Окружение – исключительно «гении», самый ближний, по Брассаи, гений – Анаис Нин, такая же «имморалистка», «бросающая вызов обществу» своей порнолитературой.

Личная жизнь – разумеется, бурная:

...

«Обыкновенные женщины с мягким характером Миллера не интересовали… Он любил женщин неуловимых, непостижимых, изменчивых…»

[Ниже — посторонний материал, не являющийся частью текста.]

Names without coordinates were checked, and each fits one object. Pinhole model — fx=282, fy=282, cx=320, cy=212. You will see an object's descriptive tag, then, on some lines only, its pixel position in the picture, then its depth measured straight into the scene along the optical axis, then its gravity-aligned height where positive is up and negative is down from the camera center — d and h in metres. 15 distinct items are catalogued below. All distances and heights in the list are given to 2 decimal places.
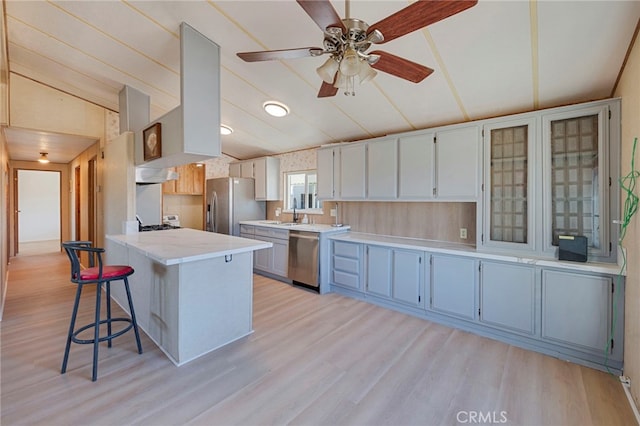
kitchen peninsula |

Семейная жизнь – жестокая мелодрама: вторая жена Миллера, роковая женщина Джун, «сжигаемая всепожирающим пламенем жизни», «бездонная пропасть», играет в его жизни роль Манон Леско. Соблазнительная, неверная, возвращается она по утрам от очередного богатого клиента к истомившемуся Генри. Именно Джун много лет содержала Миллера; на добытые ею деньги он отправляется в Париж, очень при этом страдая от разлуки с любимой. Но это, по мнению Брассаи, было необходимо, то была встряска, благодаря которой Миллер смог «взлететь на собственных крыльях». (Потом, правда, когда Джун появляется в Париже, Миллер в ужасе, – на самом деле ему было хорошо без жены-благодетельницы. Он даже делает попытки избавиться от своей клокочущей жизнелюбием подруги, бежит от нее в Лондон, но возвращается, «обронив две крупные слезы», – точнее, его возвращают. Тут же следует описание своеобразного треугольника Джун – Анаис Нин – Миллер, в котором третьим лишним был как раз Миллер.)

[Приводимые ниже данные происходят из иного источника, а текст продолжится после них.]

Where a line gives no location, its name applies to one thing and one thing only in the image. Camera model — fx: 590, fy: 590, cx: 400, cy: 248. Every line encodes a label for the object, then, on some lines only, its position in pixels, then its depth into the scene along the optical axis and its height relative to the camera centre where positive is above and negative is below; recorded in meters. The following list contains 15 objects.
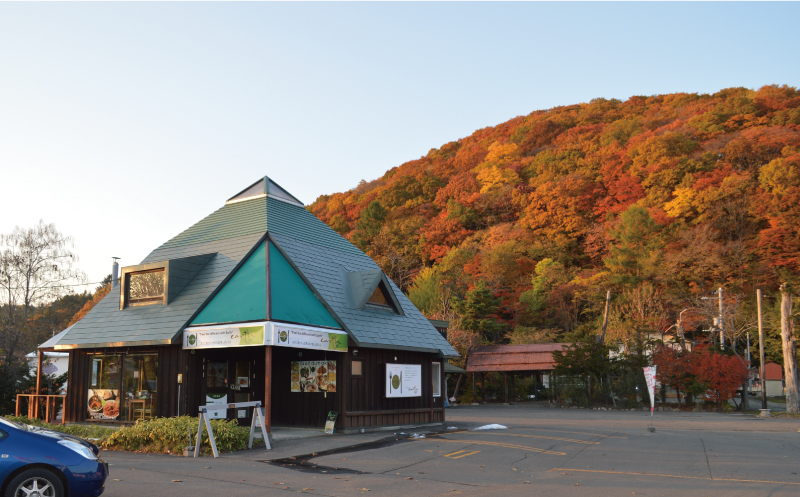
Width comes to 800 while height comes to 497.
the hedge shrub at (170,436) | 13.04 -2.48
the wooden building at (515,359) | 35.03 -2.14
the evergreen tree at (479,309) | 42.88 +1.11
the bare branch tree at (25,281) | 26.02 +2.02
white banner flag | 18.41 -1.69
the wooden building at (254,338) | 15.88 -0.34
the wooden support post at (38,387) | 18.75 -1.95
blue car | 6.67 -1.61
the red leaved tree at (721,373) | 29.64 -2.50
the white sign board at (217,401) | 16.70 -2.19
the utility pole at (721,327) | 37.00 -0.24
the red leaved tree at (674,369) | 30.33 -2.34
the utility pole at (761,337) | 31.34 -0.75
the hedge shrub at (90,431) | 14.94 -2.77
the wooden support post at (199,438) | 12.47 -2.37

Вот неполный перечень ингредиентов, употребленных Брассаи.

Попробуй оспорить автора и завороженного им читателя. Все перечисленное у Брассаи действительно имело место в жизни Миллера. Только в реальности перечисленные компоненты располагались по отношению друг к другу чуть-чуть иначе. И это «чуть-чуть» решает все. К счастью, есть книги Миллера, которые ставят всё на свои места. В частности, не было и не могло быть у Миллера детского простодушия Брассаи в обращении со словосочетанием «магия творчества». Миллер, в отличие от своего биографа, знал, что это такое, и, как минимум, знал условия, при которых магия эта становилась доступной и ему – и сам он, и множество его биографов описывали почти немецкую пунктуальность, опрятность и методичность ежедневной работы Миллера.

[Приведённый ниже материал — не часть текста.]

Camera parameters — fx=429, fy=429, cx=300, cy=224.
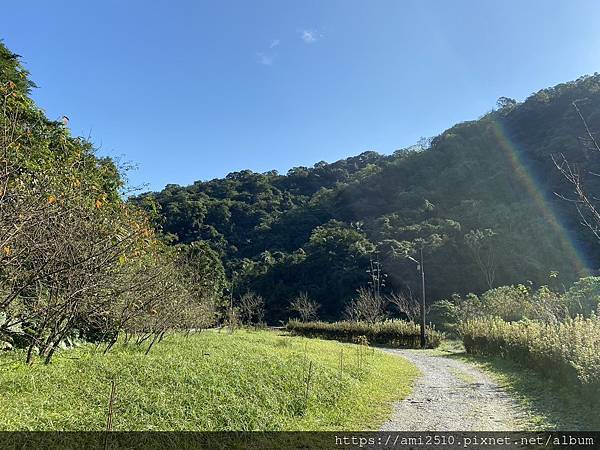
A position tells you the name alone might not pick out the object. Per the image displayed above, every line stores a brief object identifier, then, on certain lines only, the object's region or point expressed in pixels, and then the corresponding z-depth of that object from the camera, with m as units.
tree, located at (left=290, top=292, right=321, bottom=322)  42.88
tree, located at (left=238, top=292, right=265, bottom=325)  42.67
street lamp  25.27
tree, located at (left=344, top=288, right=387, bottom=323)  36.22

Или, скажем, мы могли бы здесь поразмышлять над историей взаимоотношений Генри и Джун, выстроенной в тексте Брассаи по законам жестокого романса. Для этого даже не потребуется выходить за рамки содержащейся у Брассаи информации. Нужно только убрать опереточную мишуру. И тогда за инфернальным победительным самцом вполне можно разглядеть нормального человека, обычного мужика, у которого, как и у подавляющего большинства ему подобных, слабое место именно здесь – он беззащитен перед по-бедительностью красивой и сильной женщины, у которой человеческое выжжено сугубо «женским». При этом Джун нельзя назвать жестокосердной, по-своему она добра и внимательна к Миллеру, просто она – представитель другой породы, ее душевная глухота врожденная. Сталкиваясь с такой женщиной, мужчина должен или стать циником, или согласиться со своей абсолютной уязвимостью. Разумеется, такое прочтение взаимоотношений «брутального Миллера» и «роковой Джун» лишит их историю парфюмерной «волнительности», история Миллера станет обыкновенной и по-настоящему страшной. А драматизм ее – реальным. И проч. и проч.